## EXERCISES TO COMPLETE:
1) Rewrite the stretch from "There are a" through "have to address?" in the passage on sex-based equality rights, putting "hypothetical" in place of "theoretical".
2) Continue the passage on sex-based equality rights, starting after its final sentence.

## TEXT PROVIDED:
-- -- --

I can find very little good analysis even on how many people are estimated to jump from one sex sub-box to the other. Nor on what impact it will have, whether on the existing rights of those in the sub box or what happens if a party to a sex discrimination claim has changed which sex sub box they fall in. It is not even clear how many trans people there are in the UK, with the Government estimate being between 200-500,000. For Equality Act purposes, how many of this demographic are in employment or education? How many use which services? Or, if there is any industry (such as IT small businesses) where there are disproportionately higher numbers of trans people, will that have an effect on sex based equality rights in practice? 

The truth is I don’t know answers to these questions; and I want someone to do the necessary objective research and analysis. 

However, the #NoDebate stance of Stonewall and their allies, which has fuelled no-platforming and complaints about anyone seeking to do academic study deemed by an unseen mob not to follow a pro trans rights line has meant this otherwise normal objective enquiry and legal debate has not happened.

There are a few exceptions. For example this is an article which does attempt to do so and worth reading. But we need more academic studies to look objectively at these issues.

So back to my theoretical client. What is the next issue I have to address?

-- -- --

Stored data:
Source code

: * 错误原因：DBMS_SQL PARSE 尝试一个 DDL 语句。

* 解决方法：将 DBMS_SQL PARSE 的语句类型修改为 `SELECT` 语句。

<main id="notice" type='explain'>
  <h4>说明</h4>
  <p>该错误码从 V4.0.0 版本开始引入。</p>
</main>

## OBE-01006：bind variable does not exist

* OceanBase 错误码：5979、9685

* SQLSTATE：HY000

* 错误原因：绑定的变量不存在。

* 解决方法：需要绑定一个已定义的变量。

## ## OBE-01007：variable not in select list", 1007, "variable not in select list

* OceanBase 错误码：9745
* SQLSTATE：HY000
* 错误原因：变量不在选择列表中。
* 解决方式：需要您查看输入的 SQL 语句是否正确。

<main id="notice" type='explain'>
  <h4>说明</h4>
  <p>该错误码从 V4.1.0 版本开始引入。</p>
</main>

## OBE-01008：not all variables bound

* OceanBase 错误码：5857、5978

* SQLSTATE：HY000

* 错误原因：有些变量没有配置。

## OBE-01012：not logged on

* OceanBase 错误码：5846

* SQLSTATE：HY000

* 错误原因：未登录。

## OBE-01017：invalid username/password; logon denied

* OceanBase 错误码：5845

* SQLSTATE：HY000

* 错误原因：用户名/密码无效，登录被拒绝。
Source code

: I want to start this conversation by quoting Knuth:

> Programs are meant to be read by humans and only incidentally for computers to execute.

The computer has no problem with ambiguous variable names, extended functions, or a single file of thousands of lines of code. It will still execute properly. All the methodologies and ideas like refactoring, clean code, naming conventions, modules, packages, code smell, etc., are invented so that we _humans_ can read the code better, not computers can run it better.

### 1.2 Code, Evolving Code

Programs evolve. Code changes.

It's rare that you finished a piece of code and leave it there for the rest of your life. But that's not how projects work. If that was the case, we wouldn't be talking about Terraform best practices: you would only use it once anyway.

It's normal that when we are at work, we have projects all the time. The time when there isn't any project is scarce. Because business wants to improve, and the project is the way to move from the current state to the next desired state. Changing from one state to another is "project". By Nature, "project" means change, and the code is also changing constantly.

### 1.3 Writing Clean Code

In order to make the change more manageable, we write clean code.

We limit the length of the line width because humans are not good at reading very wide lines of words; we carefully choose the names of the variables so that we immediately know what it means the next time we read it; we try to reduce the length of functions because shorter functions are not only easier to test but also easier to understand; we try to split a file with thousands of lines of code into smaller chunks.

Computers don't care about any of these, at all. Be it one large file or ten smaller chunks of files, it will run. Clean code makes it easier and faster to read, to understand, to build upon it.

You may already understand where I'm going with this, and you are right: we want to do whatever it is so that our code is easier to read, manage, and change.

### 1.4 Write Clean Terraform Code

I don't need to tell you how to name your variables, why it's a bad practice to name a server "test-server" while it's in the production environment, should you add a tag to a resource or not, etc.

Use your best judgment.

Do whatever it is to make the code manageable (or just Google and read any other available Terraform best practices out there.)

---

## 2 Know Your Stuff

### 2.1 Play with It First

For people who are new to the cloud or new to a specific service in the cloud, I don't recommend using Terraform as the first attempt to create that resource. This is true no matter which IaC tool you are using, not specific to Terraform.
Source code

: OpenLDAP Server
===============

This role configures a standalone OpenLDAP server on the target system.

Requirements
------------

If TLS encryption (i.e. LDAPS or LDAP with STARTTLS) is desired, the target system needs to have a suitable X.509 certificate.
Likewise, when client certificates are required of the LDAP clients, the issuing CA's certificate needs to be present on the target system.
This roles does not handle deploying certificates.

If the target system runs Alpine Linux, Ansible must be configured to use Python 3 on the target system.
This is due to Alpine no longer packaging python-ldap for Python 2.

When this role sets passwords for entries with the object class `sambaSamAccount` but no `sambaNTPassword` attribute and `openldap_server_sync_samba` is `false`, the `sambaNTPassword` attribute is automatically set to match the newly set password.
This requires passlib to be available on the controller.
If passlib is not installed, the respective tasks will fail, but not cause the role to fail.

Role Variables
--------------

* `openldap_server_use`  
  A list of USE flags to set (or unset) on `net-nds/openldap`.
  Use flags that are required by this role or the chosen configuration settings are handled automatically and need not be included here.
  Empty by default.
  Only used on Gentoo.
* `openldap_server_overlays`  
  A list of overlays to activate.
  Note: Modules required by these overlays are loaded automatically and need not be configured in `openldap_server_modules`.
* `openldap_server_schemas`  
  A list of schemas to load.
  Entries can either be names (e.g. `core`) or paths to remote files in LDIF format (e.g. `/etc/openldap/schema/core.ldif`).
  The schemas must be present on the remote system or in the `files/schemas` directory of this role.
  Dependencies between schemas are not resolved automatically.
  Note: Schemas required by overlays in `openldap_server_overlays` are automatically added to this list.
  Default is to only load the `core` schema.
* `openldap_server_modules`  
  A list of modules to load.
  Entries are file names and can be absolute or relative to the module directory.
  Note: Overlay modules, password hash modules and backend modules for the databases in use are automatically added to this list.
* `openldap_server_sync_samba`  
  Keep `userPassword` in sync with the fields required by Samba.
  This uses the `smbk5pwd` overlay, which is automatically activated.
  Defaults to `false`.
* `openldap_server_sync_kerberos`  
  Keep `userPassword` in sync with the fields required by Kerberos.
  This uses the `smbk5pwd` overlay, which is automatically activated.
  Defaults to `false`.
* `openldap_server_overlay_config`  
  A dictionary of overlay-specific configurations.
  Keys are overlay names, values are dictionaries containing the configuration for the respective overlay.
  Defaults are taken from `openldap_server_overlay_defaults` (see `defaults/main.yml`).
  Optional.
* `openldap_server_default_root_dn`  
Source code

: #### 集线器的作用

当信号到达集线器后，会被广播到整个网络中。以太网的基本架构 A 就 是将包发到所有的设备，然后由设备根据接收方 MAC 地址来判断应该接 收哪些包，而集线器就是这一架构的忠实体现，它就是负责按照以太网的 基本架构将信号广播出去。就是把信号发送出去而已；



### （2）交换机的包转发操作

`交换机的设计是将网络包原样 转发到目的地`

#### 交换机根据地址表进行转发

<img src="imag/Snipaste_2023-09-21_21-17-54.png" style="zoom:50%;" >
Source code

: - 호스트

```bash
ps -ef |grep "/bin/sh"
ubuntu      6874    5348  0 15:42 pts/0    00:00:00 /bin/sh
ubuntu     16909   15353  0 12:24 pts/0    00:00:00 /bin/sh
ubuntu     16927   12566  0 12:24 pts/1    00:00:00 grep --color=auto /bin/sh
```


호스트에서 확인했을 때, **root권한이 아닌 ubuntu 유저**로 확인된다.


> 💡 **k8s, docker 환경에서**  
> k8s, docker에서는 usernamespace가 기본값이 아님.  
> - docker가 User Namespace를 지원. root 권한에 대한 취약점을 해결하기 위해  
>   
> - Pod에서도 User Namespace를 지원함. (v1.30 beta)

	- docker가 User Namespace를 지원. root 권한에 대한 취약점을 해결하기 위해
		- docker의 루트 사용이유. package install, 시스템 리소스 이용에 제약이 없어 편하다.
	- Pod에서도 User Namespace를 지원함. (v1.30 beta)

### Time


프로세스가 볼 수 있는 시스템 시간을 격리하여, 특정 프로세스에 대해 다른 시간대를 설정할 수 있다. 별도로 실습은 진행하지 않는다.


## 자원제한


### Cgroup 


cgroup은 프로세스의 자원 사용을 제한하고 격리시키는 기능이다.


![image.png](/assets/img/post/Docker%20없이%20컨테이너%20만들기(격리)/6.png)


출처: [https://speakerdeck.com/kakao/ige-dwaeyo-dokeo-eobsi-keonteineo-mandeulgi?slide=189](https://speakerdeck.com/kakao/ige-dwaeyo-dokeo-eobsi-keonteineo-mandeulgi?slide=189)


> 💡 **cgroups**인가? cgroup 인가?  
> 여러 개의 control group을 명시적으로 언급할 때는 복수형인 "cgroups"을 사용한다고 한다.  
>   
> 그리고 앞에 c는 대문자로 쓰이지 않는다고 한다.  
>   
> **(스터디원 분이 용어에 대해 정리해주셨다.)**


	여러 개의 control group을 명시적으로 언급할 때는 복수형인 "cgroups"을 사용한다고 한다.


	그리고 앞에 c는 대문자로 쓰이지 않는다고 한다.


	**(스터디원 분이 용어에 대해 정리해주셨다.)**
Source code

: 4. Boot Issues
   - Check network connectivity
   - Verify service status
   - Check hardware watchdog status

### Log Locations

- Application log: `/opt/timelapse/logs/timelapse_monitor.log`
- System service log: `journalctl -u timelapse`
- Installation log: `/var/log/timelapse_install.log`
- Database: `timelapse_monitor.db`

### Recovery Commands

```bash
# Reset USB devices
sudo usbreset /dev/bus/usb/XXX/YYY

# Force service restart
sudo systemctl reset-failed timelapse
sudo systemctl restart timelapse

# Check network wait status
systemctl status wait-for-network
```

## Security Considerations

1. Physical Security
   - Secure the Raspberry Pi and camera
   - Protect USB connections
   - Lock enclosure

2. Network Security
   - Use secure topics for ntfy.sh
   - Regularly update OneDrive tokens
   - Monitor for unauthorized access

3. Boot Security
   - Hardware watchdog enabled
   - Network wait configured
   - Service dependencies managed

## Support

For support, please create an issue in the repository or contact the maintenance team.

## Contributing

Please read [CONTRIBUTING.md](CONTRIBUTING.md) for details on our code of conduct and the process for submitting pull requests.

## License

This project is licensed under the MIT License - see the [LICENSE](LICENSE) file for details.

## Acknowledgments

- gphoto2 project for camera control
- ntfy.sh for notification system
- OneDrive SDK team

-- -- --

## OUTPUTS IN ORDER:
1)
There are a few exceptions. For example this is an article which does attempt to do so and worth reading. But we need more academic studies to look objectively at these issues.

So back to my hypothetical client. What is the next issue I have to address?

2)
What type of discrimination is alleged? For example, is it:

s13. Direct discrimination

(1)A person (A) discriminates against another (B) if, because of a protected characteristic, A treats B less favourably than A treats or would treat others.”

So, we need to show: 

  1. A comparator (a real person or hypothetical one, drawn from evidence showing what would have been done to a real person) of the comparator class (so if our client is a woman, her comparator is a man)
  1. that the alleged act, happened because of the protected characteristic

Or another example: 

19. Indirect discrimination

(1)A person (A) discriminates against another (B) if A applies to B a provision, criterion or practice which is discriminatory in relation to a relevant protected characteristic of B’s.

(2) For the purposes of subsection (1), a provision, criterion or practice is discriminatory in relation to a relevant protected characteristic of B’s if—

(a)A applies, or would apply, it to persons with whom B does not share the characteristic,

(b)it puts, or would put, persons with whom B shares the characteristic at a particular disadvantage when compared with persons with whom B does not share it,

(c)it puts, or would put, B at that disadvantage, and

(d)A cannot show it to be a proportionate means of achieving a legitimate aim.”

A rule or policy, applied to everyone, applies to this client, which has a disadvantage to some (including this client) because of their PC compared to others; and it cannot be objectively justified. 

In both direct and indirect discrimination there is reference to comparators. So, who the comparator is and which sub box they fall into is a live issue.

Next, what is the context in which this alleged discrimination took place?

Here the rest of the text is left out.